Mit dem Regierungsumzug kommen tausende Katholiken

Bedeutendstes Bauwerk des Erzbistums und ein Wahrzeichen Berlins ist die Sankt-Hedwigs-Kathedrale. Im Herzen der Bundeshauptstadt kann die katholische Kirche inzwischen aber auch eine Reihe weiterer wichtiger Adressen vorweisen. So entwickelte sich die neue Katholische Akademie zu einem beachteten Veranstaltungsort über Themen aus Religion, Politik und Kunst. Mit dem Umzug der Bundesregierung kamen auch das "Katholische Büro" der Deutschen Bischofskonferenz, das den Kontakt zur Bundespolitik hält, die Apostolische Nuntiatur des Papstes und das Katholische Militärbischofsamt in die Hauptstadt.



Auch prominente Gesichter wie der Bundestagsvizepräsident und SPD-Politiker Wolfgang Thierse, der frühere Vorsitzende des Zentralkomitees der deutschen Katholiken und CDU-Politiker Hans Joachim Meyer sowie die ehemaligen Bundesgesundheitsministerin und Grünen-Politikerin Andrea Fischer prägen das "katholische Gesicht" der Hauptstadt mit.



Der Regierungsumzug führte zum Zuzug tausender Katholiken in die Region. Vor allem in den Kirchengemeinden des brandenburgischen Umlandes macht sich dies bemerkbar. Dort sind die meist kleinen Gotteshäuser an Sonn- und Feiertagen nun oft überfüllt, Plätze in katholischen Kindertagesstätten und Schulen rar. Die bundesweite Missbrauchsdebatte, die vom Berliner Jesuitengymnasium Canisius-Kolleg vor gut einem Jahr ausging, hat daran nichts geändert.

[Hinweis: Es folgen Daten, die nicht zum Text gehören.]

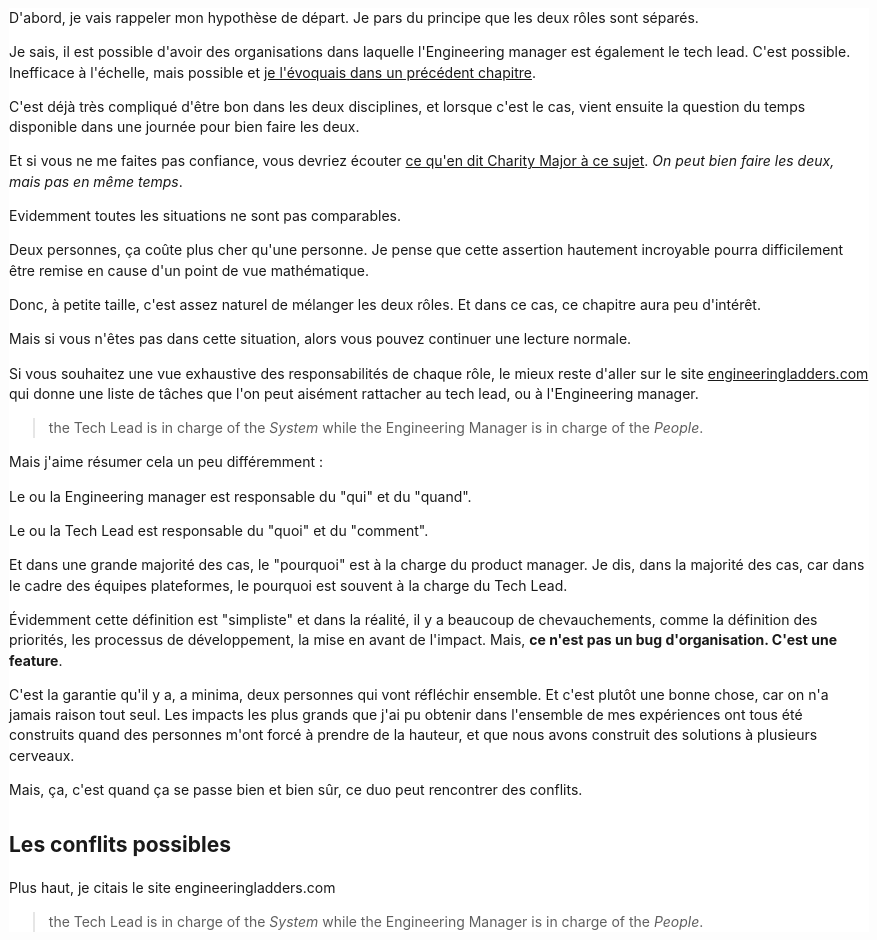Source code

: D'abord, je vais rappeler mon hypothèse de départ. Je pars du principe que les deux rôles sont séparés.

Je sais, il est possible d'avoir des organisations dans laquelle l'Engineering manager est également le tech lead. C'est possible. Inefficace à l'échelle, mais possible et [je l'évoquais dans un précédent chapitre](https://eventuallycoding.com/2022/01/31/que-fait-un-engineering-manager).

C'est déjà très compliqué d'être bon dans les deux disciplines, et lorsque c'est le cas, vient ensuite la question du temps disponible dans une journée pour bien faire les deux.

Et si vous ne me faites pas confiance, vous devriez écouter [ce qu'en dit Charity Major à ce sujet](https://charity.wtf/2017/05/11/the-engineer-manager-pendulum/). _On peut bien faire les deux, mais pas en même temps_.

Evidemment toutes les situations ne sont pas comparables.

Deux personnes, ça coûte plus cher qu'une personne. Je pense que cette assertion hautement incroyable pourra difficilement être remise en cause d'un point de vue mathématique.

Donc, à petite taille, c'est assez naturel de mélanger les deux rôles. Et dans ce cas, ce chapitre aura peu d'intérêt.

Mais si vous n'êtes pas dans cette situation, alors vous pouvez continuer une lecture normale.

Si vous souhaitez une vue exhaustive des responsabilités de chaque rôle, le mieux reste d'aller sur le site [engineeringladders.com](https://www.engineeringladders.com/TechLead-EngineeringManager.html) qui donne une liste de tâches que l'on peut aisément rattacher au tech lead, ou à l'Engineering manager.

> the Tech Lead is in charge of the *System* while the Engineering Manager is in charge of the *People*.

Mais j'aime résumer cela un peu différemment :

Le ou la Engineering manager est responsable du "qui" et du "quand".

Le ou la Tech Lead est responsable du "quoi" et du "comment".

Et dans une grande majorité des cas, le "pourquoi" est à la charge du product manager. Je dis, dans la majorité des cas, car dans le cadre des équipes plateformes, le pourquoi est souvent à la charge du Tech Lead.

Évidemment cette définition est "simpliste" et dans la réalité, il y a beaucoup de chevauchements, comme la définition des priorités, les processus de développement, la mise en avant de l'impact. Mais, **ce n'est pas un bug d'organisation. C'est une feature**.

C'est la garantie qu'il y a, a minima, deux personnes qui vont réfléchir ensemble. Et c'est plutôt une bonne chose, car on n'a jamais raison tout seul. Les impacts les plus grands que j'ai pu obtenir dans l'ensemble de mes expériences ont tous été construits quand des personnes m'ont forcé à prendre de la hauteur, et que nous avons construit des solutions à plusieurs cerveaux.

Mais, ça, c'est quand ça se passe bien et bien sûr, ce duo peut rencontrer des conflits.

## Les conflits possibles

Plus haut, je citais le site engineeringladders.com

> the Tech Lead is in charge of the *System* while the Engineering Manager is in charge of the *People*.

Auch in anderer Hinsicht kamen Berliner Katholiken in den vergangenen Jahren in die Schlagzeilen. Unter dem Stichwort "Pro Reli" wollten sie zusammen mit anderen Religionsgemeinschaften in einer Bürgerinitiative erreichen, dass der Religionsunterricht von einem Zusatzangebot zu einer gleichberechtigten Alternative des staatlichen Ethikpflichtfachs wird. Bei einem Volksentscheid erhielten sie vor zwei Jahren zwar keine Mehrheit dafür, zumal der eher kirchenkritische rot-rote Senat mit aller Macht dagegenhielt. Die Initiative führte aber zu einer anhaltenden öffentlichen Debatte über die Stellung der Religion in der Gesellschaft.